Cons: High Fees. High Market Cap due to transactions from BTC movements aren’t helpful to non-coin related activities. Future build fees uncertain due to ‘institutional’ creation of BTC based investment products (ETFs). ‘Coin Maxi’ community is much bigger than the ‘Building’ community. Many of the ‘Coin Maxi’ community are (at best) disinterested in builders succeeding.

Runner Up – Handshake   11/30 votes; 37% of vote.

PoW (Proof of Work) Blockchain with Nakamoto Consensus – 2.04 bn maximum coin supply. Halving about every 3.25 years. Development Features – Fork with PoB (Proof of Burn) permitted the naming protocol, – tokens as ‘Web3’ rootnames with editable DNS function and embedded editable TXT record. Soft fork released 70k high value ‘Alexa’ names. Esher Upgrade in development but not finished.

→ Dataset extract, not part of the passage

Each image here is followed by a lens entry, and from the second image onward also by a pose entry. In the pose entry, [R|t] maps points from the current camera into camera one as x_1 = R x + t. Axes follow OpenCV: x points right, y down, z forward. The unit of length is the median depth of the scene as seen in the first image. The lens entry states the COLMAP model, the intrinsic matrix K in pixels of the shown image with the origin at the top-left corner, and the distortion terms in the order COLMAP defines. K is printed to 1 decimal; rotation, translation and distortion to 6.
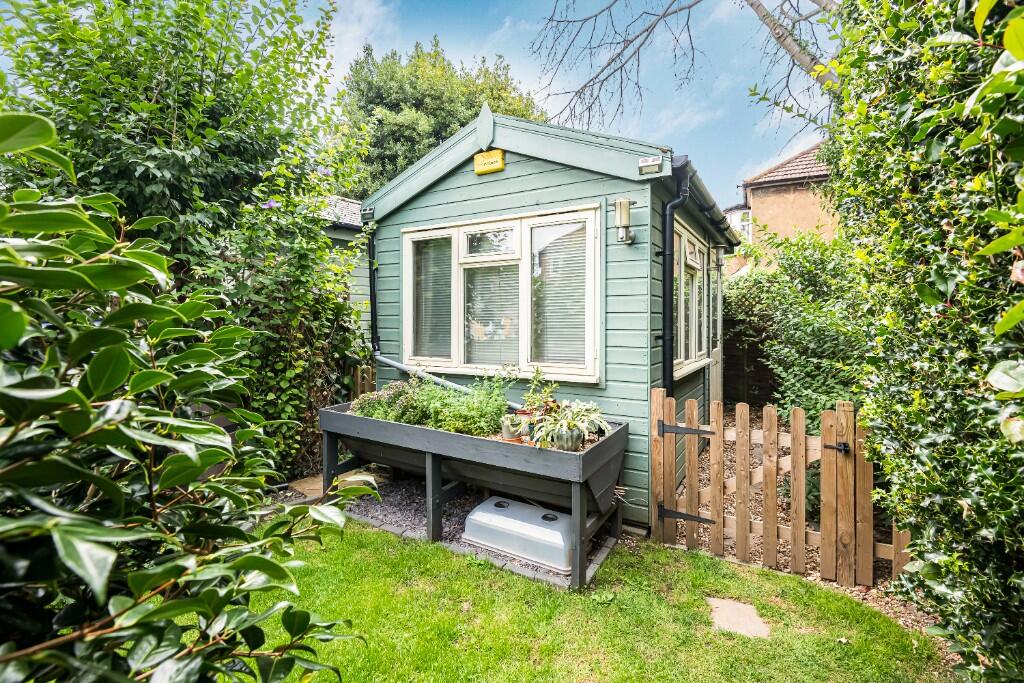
lens RADIAL K [[465.3, 0, 516.3], [0, 465.3, 321.0], [0, 0, 1]] dist [0.008432, -0.010002]
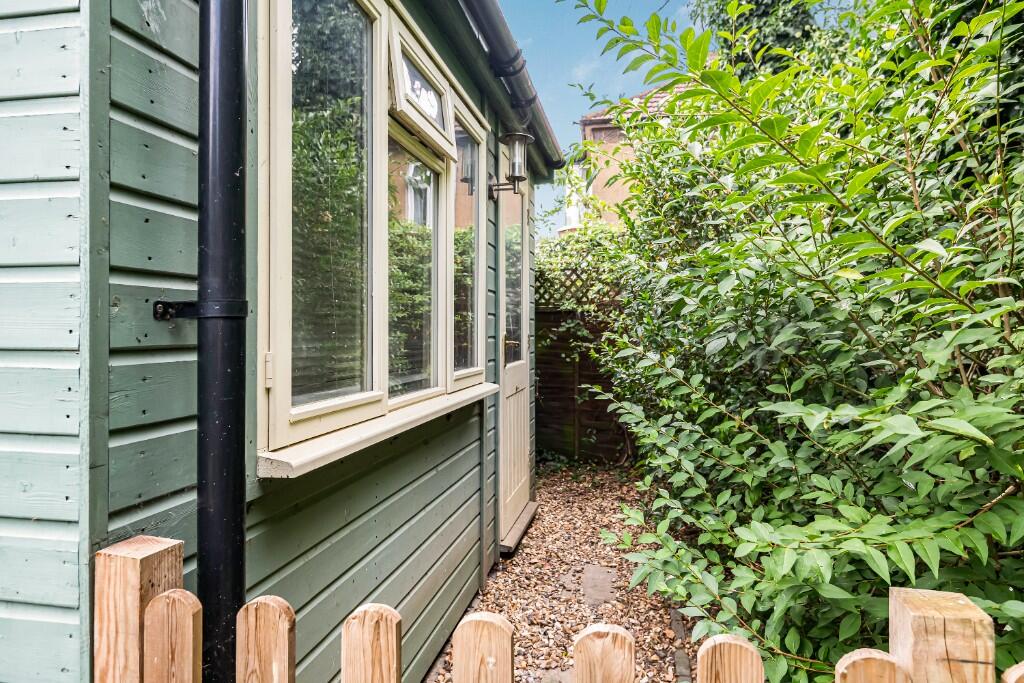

Pros: Low Fees. Low Market Cap compared to Bitcoin means a minute low visibility ‘Coin Maxi’ community of no threat to the building community. Of no current interest to institutions. Builder community contains many people with altruistic aims and a vocational disposition and are extremely helpful to each other. Coding is ‘exotic’ and beyond lowest common denominator hacking skills in the wider cryptocommunity. Equally secure with Bitcoin, and never been hacked. Being Bitcoins ‘closest relative’, attention to Handshake may rise if ETFs have some unforeseen undesirable outcomes for Bitcoin builders. The PoB protocol causes coins to be ‘burnt’ as part of the auction process, providing an extra pressure on coin supply.

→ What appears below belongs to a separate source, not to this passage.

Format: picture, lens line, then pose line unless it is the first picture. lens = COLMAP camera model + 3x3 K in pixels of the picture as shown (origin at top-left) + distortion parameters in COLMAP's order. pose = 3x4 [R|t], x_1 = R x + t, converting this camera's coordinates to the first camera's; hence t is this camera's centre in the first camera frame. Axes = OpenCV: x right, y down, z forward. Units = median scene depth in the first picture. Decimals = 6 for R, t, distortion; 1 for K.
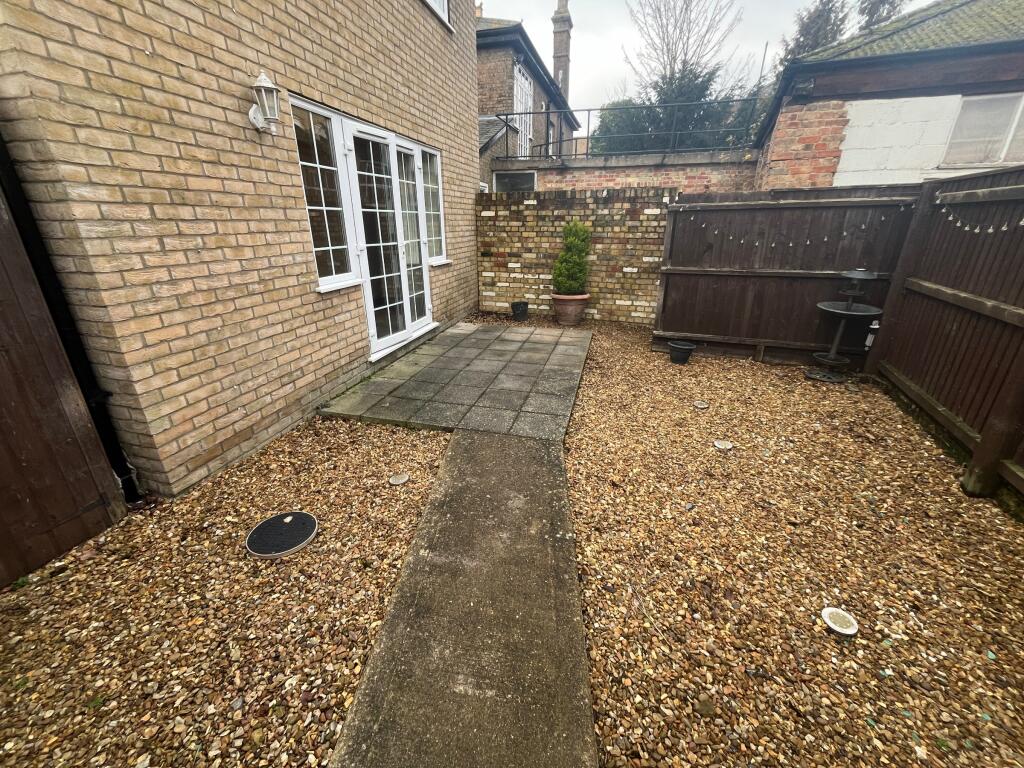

Cons: Low level of awareness of the blockchain in the wider cryptocommunity.  ‘Coin Maxi’ community of Bitcoin is replaced by a name HODLing community on Handshake. Not unhelpful, but just passively hoarding name assets (Web 3 TLDs) hoping for prices to rise, but not involved with building. They account for at least 80% of the 12 million TLDs registered. The combo of low notoriety and market cap with no ownership, means core functionality is slow to improve and it’s difficult to render development investment proprietary.

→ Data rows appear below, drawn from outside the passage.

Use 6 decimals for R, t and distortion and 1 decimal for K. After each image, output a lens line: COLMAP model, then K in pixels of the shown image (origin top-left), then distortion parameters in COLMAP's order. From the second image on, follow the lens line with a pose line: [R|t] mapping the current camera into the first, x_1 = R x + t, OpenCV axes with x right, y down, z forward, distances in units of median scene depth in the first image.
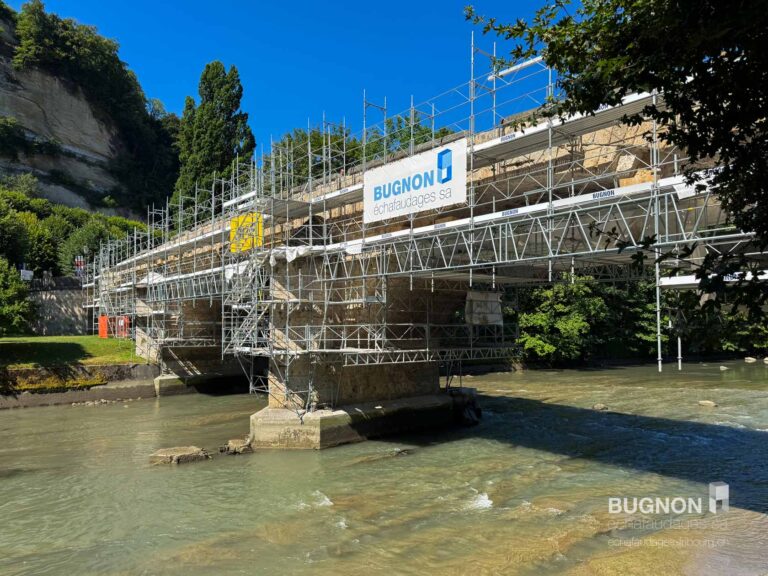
lens RADIAL K [[550.9, 0, 384.0], [0, 550.9, 300.1], [0, 0, 1]] dist [0.076649, -0.086441]
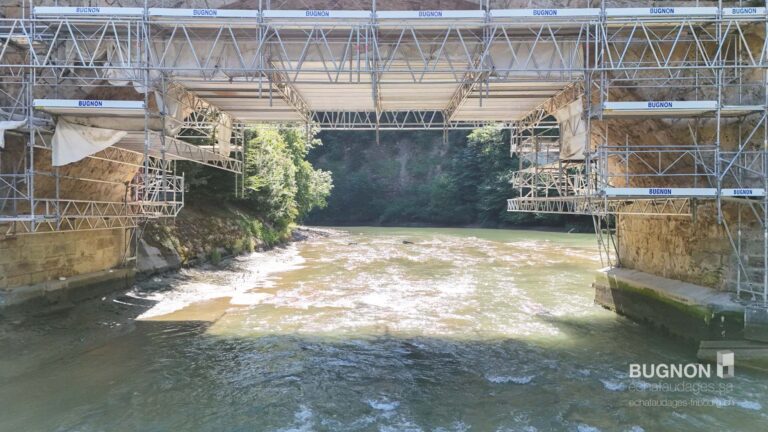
lens RADIAL K [[581.0, 0, 370.6], [0, 581.0, 213.1], [0, 0, 1]] dist [0.082254, -0.085772]
pose [[-0.657201, 0.003579, -0.753707, 0.831706], [0.030328, 0.999304, -0.021700, 0.114259], [0.753105, -0.037120, -0.656852, 1.278259]]
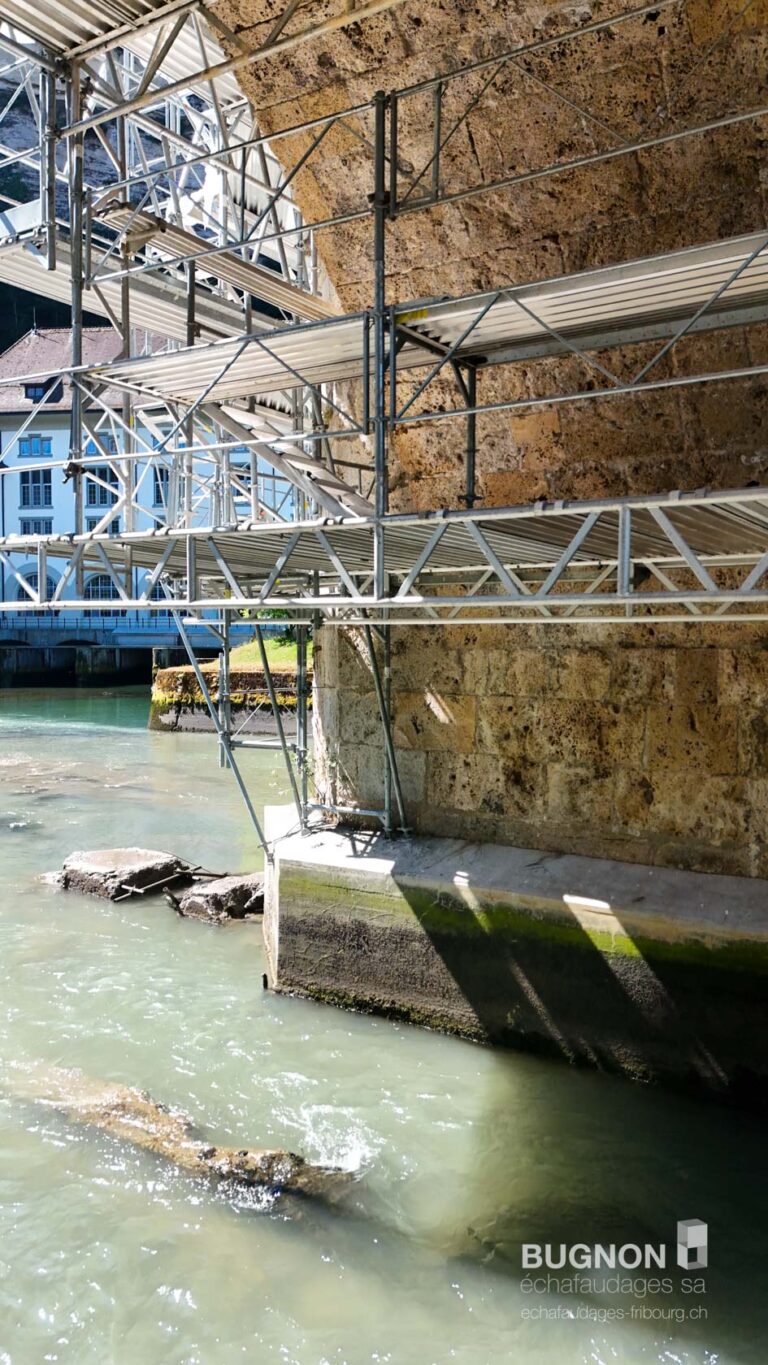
lens RADIAL K [[1001.6, 0, 384.0], [0, 1001.6, 682.5], [0, 0, 1]] dist [0.093726, -0.096251]
pose [[0.300453, 0.041161, -0.952908, 0.280733], [0.034618, 0.997939, 0.054022, 0.107768], [0.953168, -0.049219, 0.298409, 0.855061]]
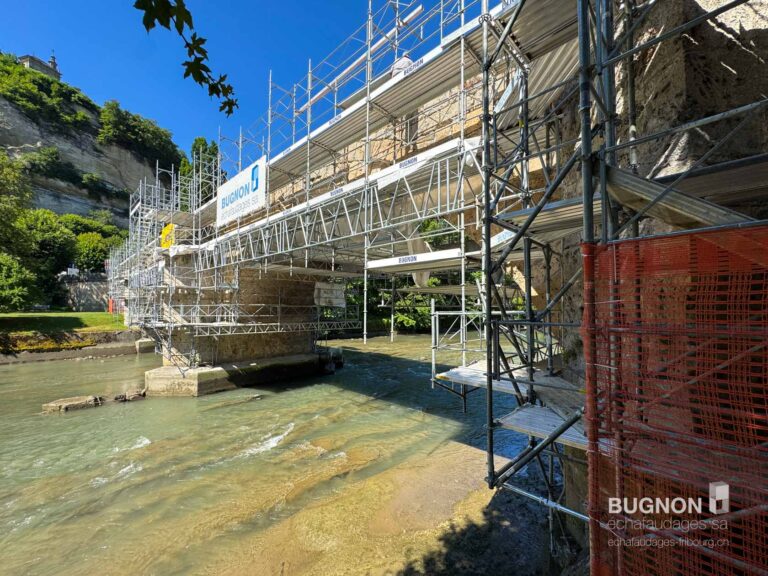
lens RADIAL K [[312.1, 0, 381.0], [0, 312.1, 300.5], [0, 0, 1]] dist [-0.001461, 0.000036]
pose [[0.993311, 0.010926, 0.114955, 0.223314], [-0.013287, 0.999716, 0.019793, 0.012962], [-0.114706, -0.021188, 0.993174, 0.181687]]
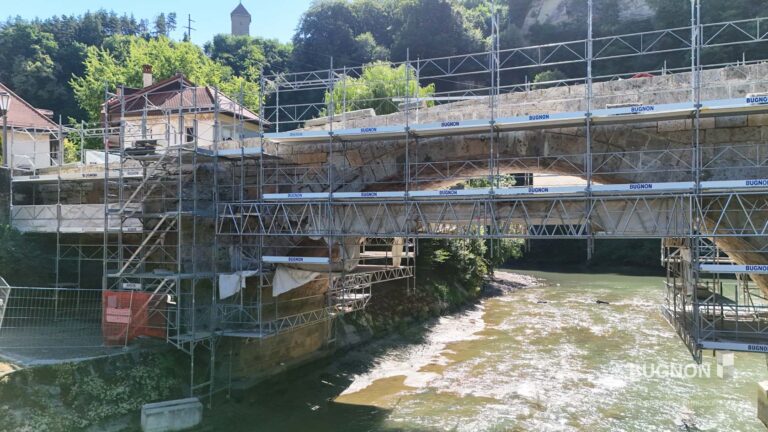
lens RADIAL K [[581.0, 0, 370.6], [0, 581.0, 213.1], [0, 0, 1]] dist [0.082254, -0.085772]
pose [[-0.883605, -0.013141, -0.468048, 0.870213], [0.020368, 0.997581, -0.066459, -0.017267], [0.467790, -0.068256, -0.881200, 1.476667]]
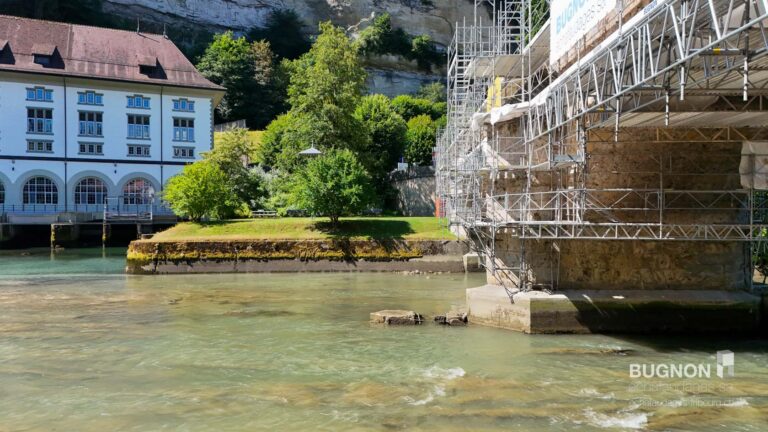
lens RADIAL K [[563.5, 0, 384.0], [0, 563.5, 216.0], [0, 0, 1]] dist [0.093726, -0.096251]
pose [[0.760899, 0.006011, -0.648842, 0.273952], [0.022815, 0.999091, 0.036011, 0.039995], [0.648469, -0.042204, 0.760070, 0.154032]]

3rd – Monero   4/30 votes; 13% of vote.

Monero is a PoW blockchain set up to offer an alternative to Bitcoin as a currency and transaction medium. It’s main goal has been to focus on privacy features. It is based on CryptoNote, a concept described in a 2013 white paper authored by Nicolas van Saberhagen.

It’s rumoured that it attracts illicit interest like money laundering and ransomware payments due to its strong privacy features. It’s a common medium of exchange on darknet markets.

It’s got arguably the 4th highest development community in the crypto-spectrum, but they are solely focused on strengthening and upgrading its privacy features, and are not open builders. It has an unlimited coin supply.

The blockchain is otherwise locked to building (not programable).

Pros/Cons – As the blockchain is locked to building (not programable), it is out of article scope to do Pros/Cons analysis. It is not clear why it got 4 votes. Some people like to participate in polls, even if they don’t understand. Some in a rush may have clicked the wrong option in error. Some may know Monero isn’t an eligible candidate, but it may be a ‘protest’ vote because they didn’t approve of the poll narrative, or because they felt a choice should have been available, which was absent.

4th – Dogecoin   3/30 votes; 10% of vote.

Dogecoin (PoW Blockchain) was created by Billy Markus and Jackson Palmer, making fun of the explosion in ‘meme’ cryptocurrencies at the time. They didn’t expect anyone to take it seriously, but people started buying it.  Dogecoin itself was to later become parodied by tokens such as Shiba Inu and Shiba Saga (ERC 20 tokens) and DogWifHat (a token off Solana).

Dogecoin has an unlimited supply with a fixed rise in the currency of 5 million units a year.

The blockchain is otherwise locked to building (not programable).

For reasons similar to those given about Monero, we will not be adding a Pros/Cons section. We can speculate on why it got 3 votes for the same reasons we also gave for Monero.

Nobody was tagged in the LinkedIn poll, nor was anybody given a LinkedIn Direct Message (DM) to encourage their participation in the poll.